● SOURCE INFORMATION:
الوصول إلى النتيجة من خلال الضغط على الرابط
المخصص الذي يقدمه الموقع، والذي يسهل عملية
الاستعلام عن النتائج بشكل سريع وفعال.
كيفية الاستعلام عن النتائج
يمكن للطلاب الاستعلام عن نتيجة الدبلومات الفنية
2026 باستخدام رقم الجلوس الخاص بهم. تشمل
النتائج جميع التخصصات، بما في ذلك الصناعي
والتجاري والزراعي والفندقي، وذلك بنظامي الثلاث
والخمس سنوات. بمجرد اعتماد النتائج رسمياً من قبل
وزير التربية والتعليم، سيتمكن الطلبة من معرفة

● PROBLEM REQUIREMENTS: Change "رقم الجلوس" to "رقم القيد" in these lines and give them back with nothing else altered.

● SOLVED EXERCISE:
الوصول إلى النتيجة من خلال الضغط على الرابط
المخصص الذي يقدمه الموقع، والذي يسهل عملية
الاستعلام عن النتائج بشكل سريع وفعال.
كيفية الاستعلام عن النتائج
يمكن للطلاب الاستعلام عن نتيجة الدبلومات الفنية
2026 باستخدام رقم القيد الخاص بهم. تشمل
النتائج جميع التخصصات، بما في ذلك الصناعي
والتجاري والزراعي والفندقي، وذلك بنظامي الثلاث
والخمس سنوات. بمجرد اعتماد النتائج رسمياً من قبل
وزير التربية والتعليم، سيتمكن الطلبة من معرفة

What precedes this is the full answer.